▶ [Source material]:
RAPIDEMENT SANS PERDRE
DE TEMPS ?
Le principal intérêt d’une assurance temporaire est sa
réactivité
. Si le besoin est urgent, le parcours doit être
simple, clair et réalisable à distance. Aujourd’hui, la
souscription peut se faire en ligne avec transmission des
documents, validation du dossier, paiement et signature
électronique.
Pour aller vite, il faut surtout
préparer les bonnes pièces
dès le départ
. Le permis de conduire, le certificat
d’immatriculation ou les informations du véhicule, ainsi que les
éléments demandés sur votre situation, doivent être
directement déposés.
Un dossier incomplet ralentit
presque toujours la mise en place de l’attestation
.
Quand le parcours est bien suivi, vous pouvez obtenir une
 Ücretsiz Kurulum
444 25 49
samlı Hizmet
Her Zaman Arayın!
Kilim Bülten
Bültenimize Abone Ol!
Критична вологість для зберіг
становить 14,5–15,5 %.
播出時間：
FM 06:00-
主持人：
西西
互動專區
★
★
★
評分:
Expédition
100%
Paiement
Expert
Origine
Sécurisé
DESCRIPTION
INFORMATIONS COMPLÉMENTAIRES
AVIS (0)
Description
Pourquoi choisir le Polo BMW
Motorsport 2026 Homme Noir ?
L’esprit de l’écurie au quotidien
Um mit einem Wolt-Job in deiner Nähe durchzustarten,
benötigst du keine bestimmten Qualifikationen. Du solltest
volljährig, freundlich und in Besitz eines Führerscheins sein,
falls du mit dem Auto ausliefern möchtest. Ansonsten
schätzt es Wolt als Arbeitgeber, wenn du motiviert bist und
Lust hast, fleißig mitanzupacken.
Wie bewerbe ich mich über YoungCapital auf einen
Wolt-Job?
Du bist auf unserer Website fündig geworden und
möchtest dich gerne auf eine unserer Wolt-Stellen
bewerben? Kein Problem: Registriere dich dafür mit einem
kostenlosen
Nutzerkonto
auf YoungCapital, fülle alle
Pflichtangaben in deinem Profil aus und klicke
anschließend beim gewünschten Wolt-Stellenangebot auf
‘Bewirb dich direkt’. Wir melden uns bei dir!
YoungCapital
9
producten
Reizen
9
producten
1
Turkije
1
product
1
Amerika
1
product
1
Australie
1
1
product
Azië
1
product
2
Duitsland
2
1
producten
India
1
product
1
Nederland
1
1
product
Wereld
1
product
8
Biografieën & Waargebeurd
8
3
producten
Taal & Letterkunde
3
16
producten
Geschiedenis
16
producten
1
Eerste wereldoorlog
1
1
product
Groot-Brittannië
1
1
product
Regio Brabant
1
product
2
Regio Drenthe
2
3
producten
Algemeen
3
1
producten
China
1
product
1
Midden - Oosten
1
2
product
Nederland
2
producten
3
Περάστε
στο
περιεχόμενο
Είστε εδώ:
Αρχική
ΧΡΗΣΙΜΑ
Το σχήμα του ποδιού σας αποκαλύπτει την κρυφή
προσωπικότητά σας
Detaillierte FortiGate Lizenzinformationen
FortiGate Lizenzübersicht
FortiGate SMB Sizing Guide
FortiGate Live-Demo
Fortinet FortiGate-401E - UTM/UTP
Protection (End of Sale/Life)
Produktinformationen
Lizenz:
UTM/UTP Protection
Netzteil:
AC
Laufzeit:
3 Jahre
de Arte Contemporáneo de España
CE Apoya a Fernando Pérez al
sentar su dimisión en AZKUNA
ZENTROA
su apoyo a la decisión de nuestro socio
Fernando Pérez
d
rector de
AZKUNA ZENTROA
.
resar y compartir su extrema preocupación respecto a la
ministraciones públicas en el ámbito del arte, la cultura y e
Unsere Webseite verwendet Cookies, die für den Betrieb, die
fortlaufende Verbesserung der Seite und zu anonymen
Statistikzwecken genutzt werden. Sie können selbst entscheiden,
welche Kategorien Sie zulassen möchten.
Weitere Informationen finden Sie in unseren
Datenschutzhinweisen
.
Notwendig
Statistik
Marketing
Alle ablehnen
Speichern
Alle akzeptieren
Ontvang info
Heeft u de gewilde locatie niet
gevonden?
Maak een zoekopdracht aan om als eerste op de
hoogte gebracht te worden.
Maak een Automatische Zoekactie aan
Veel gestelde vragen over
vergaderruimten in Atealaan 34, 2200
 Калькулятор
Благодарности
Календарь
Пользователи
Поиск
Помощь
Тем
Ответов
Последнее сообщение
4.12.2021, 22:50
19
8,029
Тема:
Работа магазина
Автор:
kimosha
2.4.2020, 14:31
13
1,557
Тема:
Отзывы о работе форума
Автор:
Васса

▶ [Task directions]:
Go over the listing above and return each line with "parcours".

▶ [Answer to this exercise]:
. Si le besoin est urgent, le parcours doit être
Quand le parcours est bien suivi, vous pouvez obtenir une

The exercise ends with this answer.